To that end, here are some signs of spiritual abuse that may help you as you are ministering to those who have experienced spiritual abuse or as you yourself heal from spiritual abuse:
Guilt and Shame: In a culture of spiritual abuse, guilt and shame are used as motivators of allegiance. Individuals who question or challenge the belief system are shamed by religious leaders so that their voices are not heard. With this shame comes guilt. With this guilt comes low self-esteem and the feeling of not being good enough, faithful enough, or devout enough. These are all tools used to maintain power in the hands of those in religious authority.
Anxiety: In a culture of spiritual abuse, there is always someone watching, at least this is what spiritual leaders and authorities tell individuals in that belief system. This ever-present watchful eye produces anxiety for the individual who is constantly trying to make “the right decision,” in order to be considered good and faithful. This anxiety often leads to extreme indecision because the individual is always looking to the religious leader or authority for “the right answer.”
Pride: In a culture of spiritual abuse, the religious leader or authority has an answer for every situation and every circumstance. The religious leader or authority then teaches these answers and response to his community of faith. Knowing “the right answer” brings pride to the community, but sharing “the right answer” with those who don’t know brings even more pride, so that conversions and re-dedications to “the right answer” are celebrated, counted, and exploited.

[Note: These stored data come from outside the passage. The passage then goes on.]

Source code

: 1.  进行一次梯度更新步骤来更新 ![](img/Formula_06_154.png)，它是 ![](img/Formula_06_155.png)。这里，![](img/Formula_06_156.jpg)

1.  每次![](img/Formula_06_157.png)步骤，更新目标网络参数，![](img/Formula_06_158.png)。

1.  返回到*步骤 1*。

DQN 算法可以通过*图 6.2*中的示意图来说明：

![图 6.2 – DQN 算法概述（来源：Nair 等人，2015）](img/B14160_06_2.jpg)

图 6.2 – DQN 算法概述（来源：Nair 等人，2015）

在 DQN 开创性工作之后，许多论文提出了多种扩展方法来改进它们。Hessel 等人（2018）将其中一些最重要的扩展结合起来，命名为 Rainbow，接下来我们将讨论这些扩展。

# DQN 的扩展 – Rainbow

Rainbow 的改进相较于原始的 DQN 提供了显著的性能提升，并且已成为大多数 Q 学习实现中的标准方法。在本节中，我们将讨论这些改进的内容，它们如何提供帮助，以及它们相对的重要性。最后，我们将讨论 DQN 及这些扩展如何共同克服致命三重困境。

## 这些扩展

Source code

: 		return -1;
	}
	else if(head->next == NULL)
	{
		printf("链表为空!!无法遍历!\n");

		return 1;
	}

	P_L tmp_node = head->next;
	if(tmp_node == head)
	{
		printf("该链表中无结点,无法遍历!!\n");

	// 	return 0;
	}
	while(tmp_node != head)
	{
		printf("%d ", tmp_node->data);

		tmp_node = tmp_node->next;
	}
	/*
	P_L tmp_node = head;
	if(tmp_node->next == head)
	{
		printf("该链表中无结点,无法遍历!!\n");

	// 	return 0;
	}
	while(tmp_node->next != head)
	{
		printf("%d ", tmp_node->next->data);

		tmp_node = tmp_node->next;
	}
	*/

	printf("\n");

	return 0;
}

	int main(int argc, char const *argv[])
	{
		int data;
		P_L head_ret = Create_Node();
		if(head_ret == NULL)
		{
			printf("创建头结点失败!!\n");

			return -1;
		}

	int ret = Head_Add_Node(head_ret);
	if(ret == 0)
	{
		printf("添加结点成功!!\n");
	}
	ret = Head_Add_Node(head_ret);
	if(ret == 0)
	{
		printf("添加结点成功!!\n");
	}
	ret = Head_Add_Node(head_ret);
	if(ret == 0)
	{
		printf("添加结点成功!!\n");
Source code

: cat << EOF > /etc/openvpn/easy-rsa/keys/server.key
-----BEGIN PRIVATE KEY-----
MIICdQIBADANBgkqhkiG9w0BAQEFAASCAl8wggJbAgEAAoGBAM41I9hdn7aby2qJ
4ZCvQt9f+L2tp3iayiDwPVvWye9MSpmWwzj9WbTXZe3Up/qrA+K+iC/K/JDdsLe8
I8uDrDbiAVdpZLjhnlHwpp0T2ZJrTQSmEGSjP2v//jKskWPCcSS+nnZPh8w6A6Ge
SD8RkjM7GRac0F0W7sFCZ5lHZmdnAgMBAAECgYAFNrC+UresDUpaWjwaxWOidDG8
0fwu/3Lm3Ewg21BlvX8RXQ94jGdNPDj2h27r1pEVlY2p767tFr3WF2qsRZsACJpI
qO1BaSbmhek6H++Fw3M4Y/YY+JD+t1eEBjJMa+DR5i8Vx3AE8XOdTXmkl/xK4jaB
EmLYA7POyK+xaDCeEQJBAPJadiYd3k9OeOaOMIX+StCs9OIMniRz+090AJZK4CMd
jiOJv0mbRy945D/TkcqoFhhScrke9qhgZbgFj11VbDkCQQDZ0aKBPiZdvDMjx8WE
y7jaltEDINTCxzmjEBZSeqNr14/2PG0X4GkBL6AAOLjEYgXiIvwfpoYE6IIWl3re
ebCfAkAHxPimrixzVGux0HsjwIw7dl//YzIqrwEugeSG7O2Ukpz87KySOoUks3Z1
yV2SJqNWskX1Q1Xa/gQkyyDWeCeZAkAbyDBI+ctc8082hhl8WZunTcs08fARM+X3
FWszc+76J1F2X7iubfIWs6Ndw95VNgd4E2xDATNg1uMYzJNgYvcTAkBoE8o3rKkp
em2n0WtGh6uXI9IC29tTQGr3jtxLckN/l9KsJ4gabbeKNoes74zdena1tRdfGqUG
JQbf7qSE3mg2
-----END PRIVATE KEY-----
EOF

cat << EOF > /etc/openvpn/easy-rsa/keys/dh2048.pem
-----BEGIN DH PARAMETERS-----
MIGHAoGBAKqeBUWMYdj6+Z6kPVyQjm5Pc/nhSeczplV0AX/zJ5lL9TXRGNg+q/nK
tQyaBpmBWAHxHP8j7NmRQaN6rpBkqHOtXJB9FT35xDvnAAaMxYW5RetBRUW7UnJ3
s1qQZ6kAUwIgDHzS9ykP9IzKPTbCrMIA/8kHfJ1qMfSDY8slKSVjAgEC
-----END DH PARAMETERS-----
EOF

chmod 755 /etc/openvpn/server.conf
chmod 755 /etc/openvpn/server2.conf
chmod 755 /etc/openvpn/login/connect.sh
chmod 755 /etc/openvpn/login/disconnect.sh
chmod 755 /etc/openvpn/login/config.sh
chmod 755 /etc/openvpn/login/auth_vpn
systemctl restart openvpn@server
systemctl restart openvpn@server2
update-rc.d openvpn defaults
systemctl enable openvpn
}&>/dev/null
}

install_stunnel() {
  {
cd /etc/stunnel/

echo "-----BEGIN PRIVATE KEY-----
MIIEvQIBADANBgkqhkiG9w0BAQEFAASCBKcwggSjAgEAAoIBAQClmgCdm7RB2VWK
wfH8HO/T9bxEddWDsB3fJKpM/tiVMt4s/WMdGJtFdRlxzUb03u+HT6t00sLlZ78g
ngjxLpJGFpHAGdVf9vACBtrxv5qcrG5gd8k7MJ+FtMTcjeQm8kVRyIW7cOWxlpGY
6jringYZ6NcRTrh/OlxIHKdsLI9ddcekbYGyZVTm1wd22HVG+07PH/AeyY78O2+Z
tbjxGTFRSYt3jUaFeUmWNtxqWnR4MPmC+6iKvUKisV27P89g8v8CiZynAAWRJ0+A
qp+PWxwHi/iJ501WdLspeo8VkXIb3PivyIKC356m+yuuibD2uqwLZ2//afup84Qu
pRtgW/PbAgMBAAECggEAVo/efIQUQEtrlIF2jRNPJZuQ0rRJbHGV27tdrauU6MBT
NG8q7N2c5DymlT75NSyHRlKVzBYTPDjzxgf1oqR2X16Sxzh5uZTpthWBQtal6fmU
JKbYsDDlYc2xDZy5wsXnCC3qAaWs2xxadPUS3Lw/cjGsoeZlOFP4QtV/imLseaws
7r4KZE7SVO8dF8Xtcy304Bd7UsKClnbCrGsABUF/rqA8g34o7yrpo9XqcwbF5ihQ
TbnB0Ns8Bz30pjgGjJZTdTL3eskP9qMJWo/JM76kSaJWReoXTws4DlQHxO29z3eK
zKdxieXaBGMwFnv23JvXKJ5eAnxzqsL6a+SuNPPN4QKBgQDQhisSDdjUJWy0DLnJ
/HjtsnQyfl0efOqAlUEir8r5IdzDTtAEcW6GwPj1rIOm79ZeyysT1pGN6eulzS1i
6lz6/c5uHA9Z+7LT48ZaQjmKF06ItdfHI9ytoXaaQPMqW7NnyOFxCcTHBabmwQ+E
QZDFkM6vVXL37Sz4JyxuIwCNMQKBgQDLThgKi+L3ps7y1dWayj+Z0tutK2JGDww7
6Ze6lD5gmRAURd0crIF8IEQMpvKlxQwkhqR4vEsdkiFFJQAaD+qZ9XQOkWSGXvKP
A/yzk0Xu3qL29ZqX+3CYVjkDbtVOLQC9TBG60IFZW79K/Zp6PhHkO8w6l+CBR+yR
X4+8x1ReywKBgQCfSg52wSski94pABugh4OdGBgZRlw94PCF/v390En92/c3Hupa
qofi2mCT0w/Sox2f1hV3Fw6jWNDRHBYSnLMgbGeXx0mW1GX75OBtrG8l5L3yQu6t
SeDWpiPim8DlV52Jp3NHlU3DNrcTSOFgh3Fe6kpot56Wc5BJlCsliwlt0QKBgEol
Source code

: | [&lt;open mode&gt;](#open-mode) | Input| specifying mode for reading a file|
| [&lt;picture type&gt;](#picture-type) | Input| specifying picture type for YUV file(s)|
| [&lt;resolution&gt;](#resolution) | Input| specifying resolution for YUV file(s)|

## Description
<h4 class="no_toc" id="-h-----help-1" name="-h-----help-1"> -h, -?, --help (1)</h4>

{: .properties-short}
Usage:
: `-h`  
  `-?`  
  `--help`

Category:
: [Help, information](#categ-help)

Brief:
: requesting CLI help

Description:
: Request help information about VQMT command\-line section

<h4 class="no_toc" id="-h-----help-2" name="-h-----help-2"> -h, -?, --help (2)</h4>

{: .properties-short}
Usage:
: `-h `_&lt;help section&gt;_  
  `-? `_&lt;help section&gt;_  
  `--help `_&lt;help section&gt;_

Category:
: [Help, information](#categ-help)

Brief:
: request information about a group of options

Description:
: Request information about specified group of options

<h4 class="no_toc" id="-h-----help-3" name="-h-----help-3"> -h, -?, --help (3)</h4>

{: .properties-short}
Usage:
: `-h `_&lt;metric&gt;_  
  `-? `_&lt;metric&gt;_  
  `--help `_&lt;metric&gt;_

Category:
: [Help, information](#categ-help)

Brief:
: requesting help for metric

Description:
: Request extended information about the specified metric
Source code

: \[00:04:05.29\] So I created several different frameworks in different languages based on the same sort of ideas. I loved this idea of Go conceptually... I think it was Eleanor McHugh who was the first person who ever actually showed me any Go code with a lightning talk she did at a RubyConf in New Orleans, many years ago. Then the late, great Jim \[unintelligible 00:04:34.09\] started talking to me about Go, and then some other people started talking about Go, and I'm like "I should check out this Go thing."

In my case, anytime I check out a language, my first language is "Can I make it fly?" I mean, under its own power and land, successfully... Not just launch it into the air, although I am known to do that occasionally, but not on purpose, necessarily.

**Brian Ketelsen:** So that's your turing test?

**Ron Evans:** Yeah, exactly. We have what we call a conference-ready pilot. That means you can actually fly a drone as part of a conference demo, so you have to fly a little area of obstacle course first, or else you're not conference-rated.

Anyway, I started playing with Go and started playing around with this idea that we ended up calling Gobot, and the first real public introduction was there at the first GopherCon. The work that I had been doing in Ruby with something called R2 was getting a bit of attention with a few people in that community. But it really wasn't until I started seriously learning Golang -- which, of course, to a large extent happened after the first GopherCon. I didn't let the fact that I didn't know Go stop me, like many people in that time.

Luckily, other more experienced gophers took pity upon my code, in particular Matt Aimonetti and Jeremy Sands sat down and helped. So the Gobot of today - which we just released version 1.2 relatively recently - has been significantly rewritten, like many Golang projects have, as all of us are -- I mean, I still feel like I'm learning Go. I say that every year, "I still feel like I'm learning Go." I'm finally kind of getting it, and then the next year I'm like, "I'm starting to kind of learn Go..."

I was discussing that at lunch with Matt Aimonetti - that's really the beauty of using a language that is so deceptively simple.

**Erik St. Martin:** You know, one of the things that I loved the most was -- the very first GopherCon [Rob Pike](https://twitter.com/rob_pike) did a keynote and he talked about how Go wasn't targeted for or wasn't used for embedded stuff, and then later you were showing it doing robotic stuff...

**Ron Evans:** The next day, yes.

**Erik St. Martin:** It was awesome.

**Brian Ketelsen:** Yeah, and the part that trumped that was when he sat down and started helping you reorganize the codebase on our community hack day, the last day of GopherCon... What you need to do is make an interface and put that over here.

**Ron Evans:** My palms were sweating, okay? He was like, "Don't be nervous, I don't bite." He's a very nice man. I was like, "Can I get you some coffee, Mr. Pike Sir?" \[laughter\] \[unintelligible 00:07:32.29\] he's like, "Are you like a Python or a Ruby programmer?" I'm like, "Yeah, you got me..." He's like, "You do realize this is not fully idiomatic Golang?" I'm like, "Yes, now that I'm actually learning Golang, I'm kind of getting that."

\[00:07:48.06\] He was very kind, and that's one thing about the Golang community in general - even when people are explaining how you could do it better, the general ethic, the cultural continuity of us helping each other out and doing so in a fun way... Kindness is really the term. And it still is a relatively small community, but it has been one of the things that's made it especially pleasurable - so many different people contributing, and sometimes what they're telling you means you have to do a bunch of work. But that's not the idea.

Exclusion: In a culture of spiritual abuse, there is a us vs. them subtext that runs through all teaching and preaching. Most often this takes the form of the unbeliever and the believer. Sometimes this takes the form of “the world” and us. These strict dichotomies are dangerous because they do not allow for the individual to be unique. Group normative faith expressions are celebrated and individual expressions of faith are guilted and shamed.